There's also plenty of evidence that many Americans would welcome state retirement plan options. A new survey from the National Institute on Retirement Security shows that 75% of Americans support the notion of state retirement plans. "These programs have strong bipartisan approval," says NIRS president Diane Oakley, who notes that 72% of Republicans and 83% of Democrats say state retirement savings plans are a good idea.

State plans are also favored by small business owners, says John Scott, director of the retirement savings project at the Pew Charitable Trusts. A 2016 Pew survey found that 80% of small business owners said they supported the basic concept of an auto-IRA program.

Given the turmoil in Washington these days, it’s hard to predict how much traction these bills will get. “More than 30 other CRAs seeking to block the last administration’s rules have been introduced so far, and it’s not clear how much a priority this one will be given,” says Narang. Still, Congress may get pressure on state plans from some financial services firms that market to small business 401(k)s seeking to block competition, says Scott.

Retirement advocate groups are gearing up for a lobbying battle. "Many people on the Hill aren't familiar with state plans, and don't understand that they have a long history of support from both parties," says Cristina Martin Firvida, director of financial security for AARP.
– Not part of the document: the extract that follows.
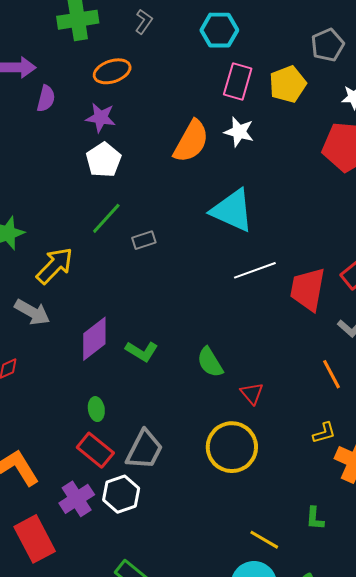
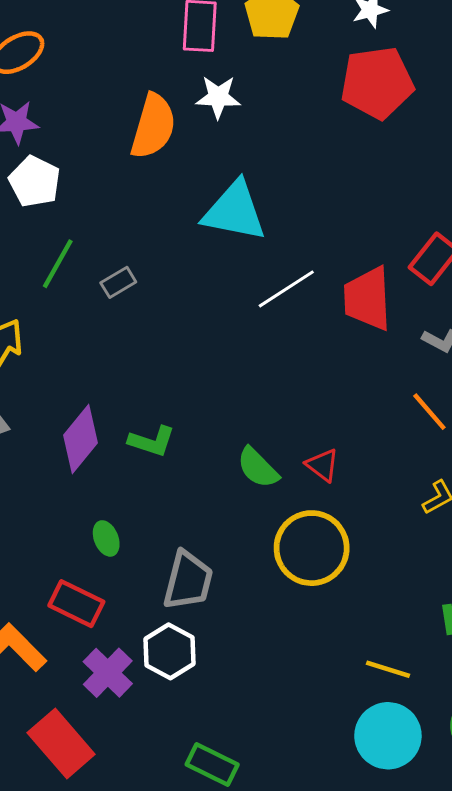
green semicircle: (210, 362) -> (258, 468), moved
red rectangle: (95, 450) -> (76, 604), moved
Even if the bills pass, states that have already enacted retirement savings plans may go forward anyway. “There’s already an exception for state savings plans, but the Labor Department rule provided additional clarification,” says Scott. Oregon Treasurer Read says his state plan is still on track to start rolling out in July. Still, the legislation would create a cloud of uncertainty that may slow further development of state and city plans. That will leave workers without employer plans on the wrong side of the retirement inequality gap.